I think this is wrong.
If you are unable to love someone despite their flaws; if they do not meet your emotional needs, you should never date them in the first place. All the bet-hedging, the they-may-still-change-hoping, the if-I-let-them-go-I-may-not-find-another-calculating has to stop! Now.
I will tell you a story.
When I was 15, I met a lovely guy. We both liked music and had endless conversations. We loved each other’s company. He asked me out, which was all well and good. But, at the time I was really overweight. His condition for going out with me was I had to lose weight.
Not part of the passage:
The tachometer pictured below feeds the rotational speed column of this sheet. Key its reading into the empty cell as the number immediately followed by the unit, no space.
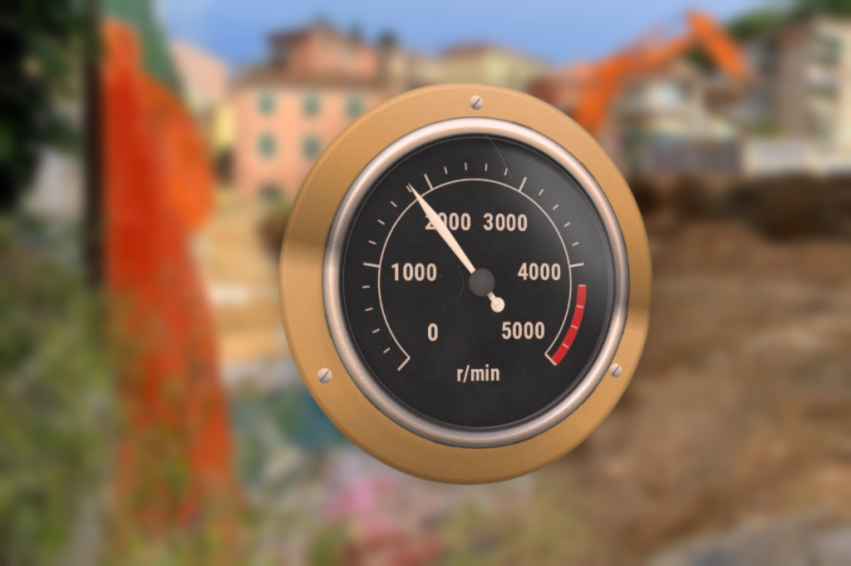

Even at 15, I could tell that losing weight should not be a prerequisite for a relationship. Any relationship. We never went out and I lost weight 6 months later, to prove a point. (Anger does miraculous things). Six months after that, I dated one of the most eligible men in University. That was a mistake. I didn’t love him. I was proving another point – that someone that good looking and desirable wanted me.
So I now believe that you shouldn’t date someone if you already have a list of things they must change in order to make you happy. People resist being manipulated. It’s heartbreaking for someone to know that the one they love doesn’t feel they’re good enough. And as long as the person doesn’t change, you will be irritated by them and never feel emotionally satisfied.
So while I understand the daily compromises people make as they become accustomed to one another, I strongly think you shouldn’t date someone if you need them to change. Leave them for another worthier than you.